In the era of big data, IT vendors researching big data focused their research on optimizing the software architecture of big data systems, optimizing business logic, optimizing data analysis algorithms and optimizing node performance, while ignoring the evaluation of network links in the big data environment infrastructure And optimized. This article introduces Cisco's network architecture design and optimization experience in a Hadoop cluster environment.
Big Data Hadoop Environments Network Features Each node in a Hadoop cluster is connected via the http://www.aliyun.com/zixun/aggregation/18415.html "> network and the following procedure in MapReduce transports data across the network.
(1) write data. When writing initial data or chunk data to HDFS, a data writing process occurs. The data blocks written need to be backed up to other nodes and need to be transmitted over the network.
(2) job execution.
① Map stage. In the Map phase of the algorithm, there is little need to transfer data in the network. At the beginning of the Map, data needs to be transmitted over the network when HDFS data is not local (data blocks are not stored locally and need to be copied from other nodes).
② Shuffle stage. This is the phase of data transfer in the network during job execution, and the extent of data transfer depends on the job. Mapper stage of the output content, will be transmitted to the Reducer at this time to sort.
③ Reduce stage. Because the Reducer needs data that has come from the Shuffle stage, there is no need for the network to transfer data at this stage.
④ Output copy. MapReduce's output is stored as a file on HDFS. When writing the output to HDFS, the resulting backup is transmitted over the network.
(3) read the data. Data reading takes place when an application reads data from HDFS, such as a website, index, or SQL database. In addition, the control layer Hadoop network is very important, such as HDFS signaling and operation and maintenance operations, and MapReduce architecture are subject to the network.
Five network characteristics
Cisco tested a network environment in a Hadoop cluster environment. The test results show that a flexible network is very important to a Hadoop cluster. Network features that have a significant impact on the Hadoop cluster are ordered by their degree of influence It is: Network availability and resiliency, burst Burst traffic and queue depth, network overload ratio, Datanode network access, and network latency.
(1) network availability and flexibility. To deploy a high-redundancy and scalable network to support the Hadoop cluster growth. Techniques for deploying multiple links between Datanodes are better than those that have a single point of failure or two points of failure. Switches and routers have been proven in the industry to provide servers with network availability.
(2) Burst traffic burst processing and queue depth. Some HDFS operations and MapReduce jobs generate bursts of traffic, such as loading files into HDFS or writing result files to HDFS. If the network can not handle the burst traffic, it will discard the packet, so proper buffering can relieve the impact of burst traffic. Be sure to choose switches and routers that use caching and queuing to effectively handle traffic bursts.

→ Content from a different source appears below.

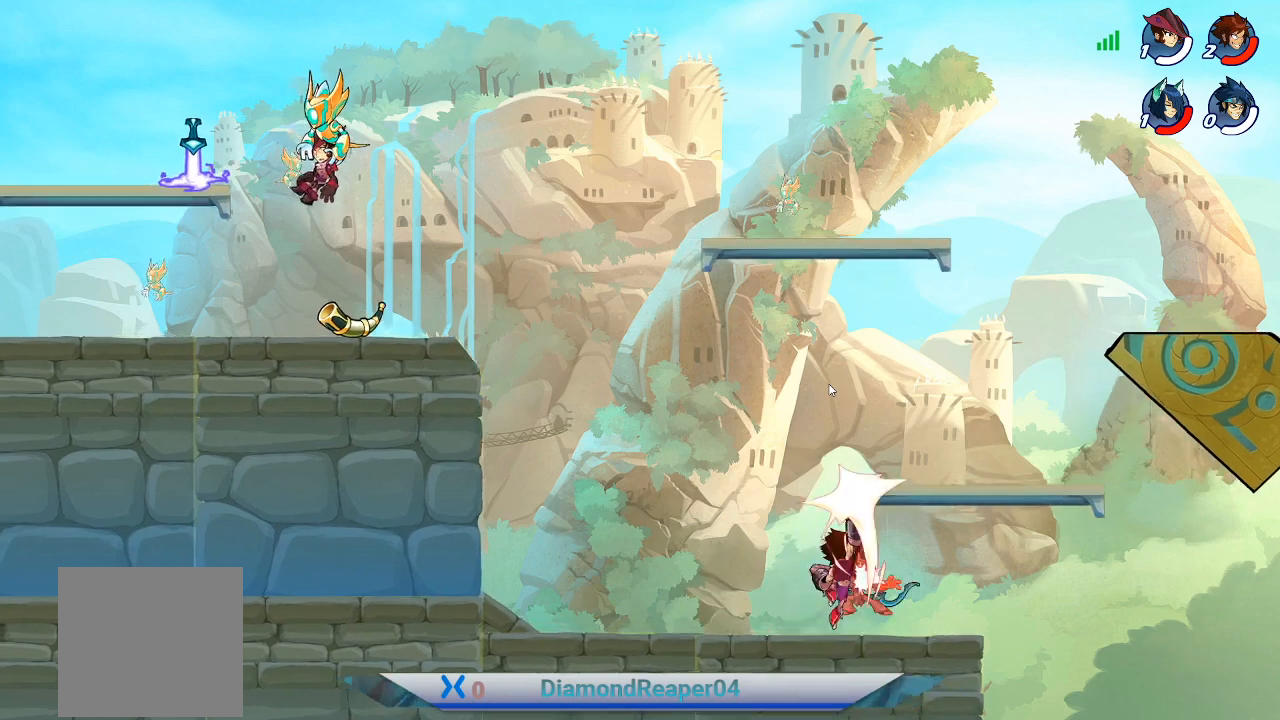
{"buttons": [], "left_stick": "center", "right_stick": "center", "events": [[233, "Y", "down"], [233, "left_stick", "center"], [300, "Y", "up"]]}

(3) network overload ratio. A good network design needs to consider the congestion of the key nodes in the network. A ToR switch receives 20Gbps data from the server, but only two 1Gbps uplink ports can cause packet loss (10: 1 overload ratio), seriously affecting cluster performance. Overconfigured networks are expensive. Under normal circumstances, the server access layer overload ratio can be accepted around 4: 1, access layer and convergence layer, or the core layer overload ratio of about 2: 1.
(4) Datanode network access. The bandwidth configuration is recommended based on the cluster workload. The nodes in a typical cluster have 1 to 2 1GB uplink ports. Whether to choose 10Gbps server to weigh the price and performance.
(5) network delay. Changes in switch and router latency have limited impact on cluster performance. Application layer latency has a greater impact on tasks than network latency. However, the latency of the network can have a potential impact on the application system, such as causing unnecessary application switching.